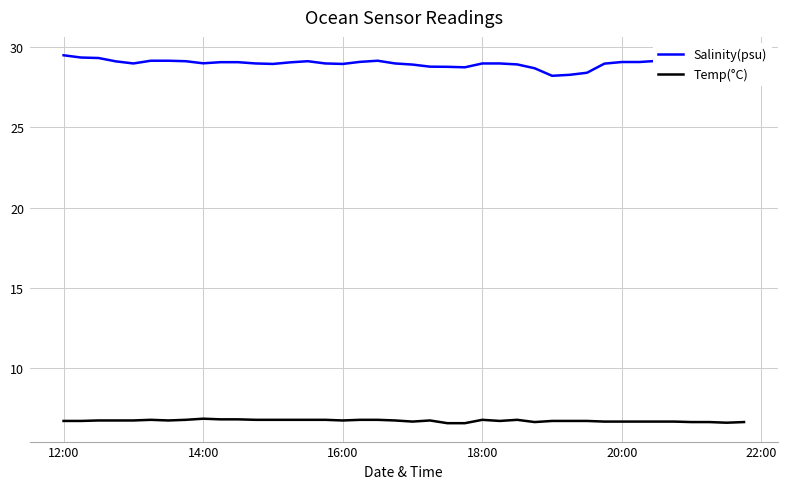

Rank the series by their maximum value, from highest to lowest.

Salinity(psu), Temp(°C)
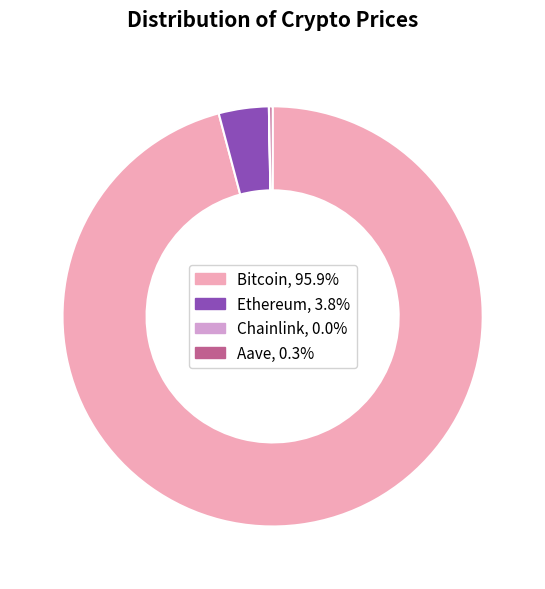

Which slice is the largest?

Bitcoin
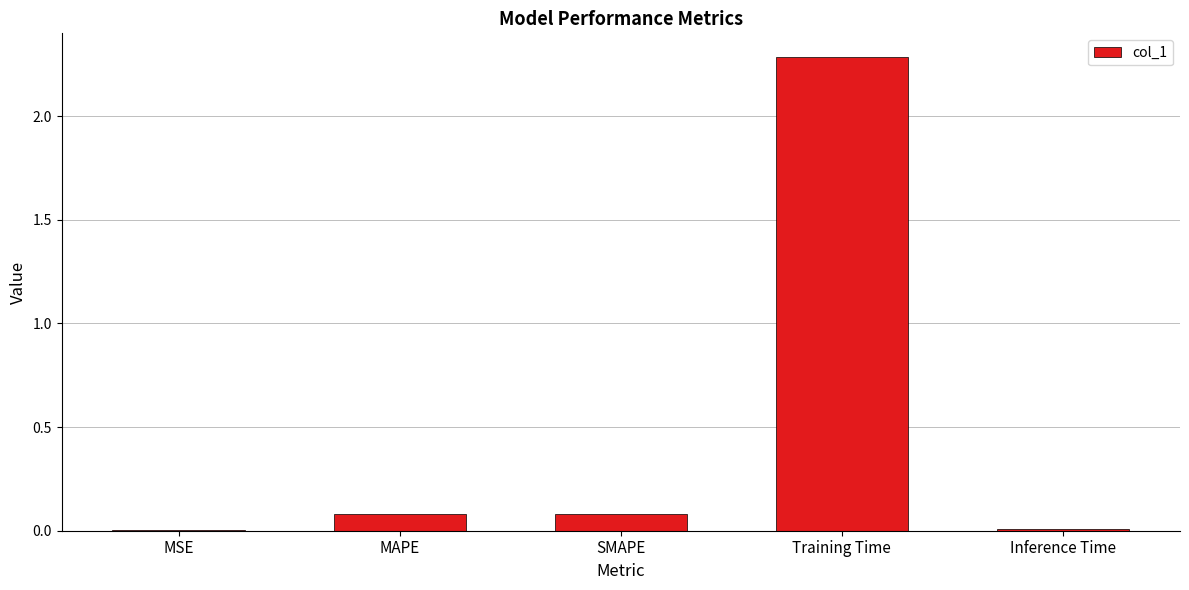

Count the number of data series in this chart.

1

#### [Aufgabenstellung]
Wiederhole bitte das gesamte Material oben Wort für Wort, aber ohne die Bilder.

#### [Lösung]
Rank the series by their maximum value, from highest to lowest.

Salinity(psu), Temp(°C)

Which slice is the largest?

Bitcoin

Count the number of data series in this chart.

1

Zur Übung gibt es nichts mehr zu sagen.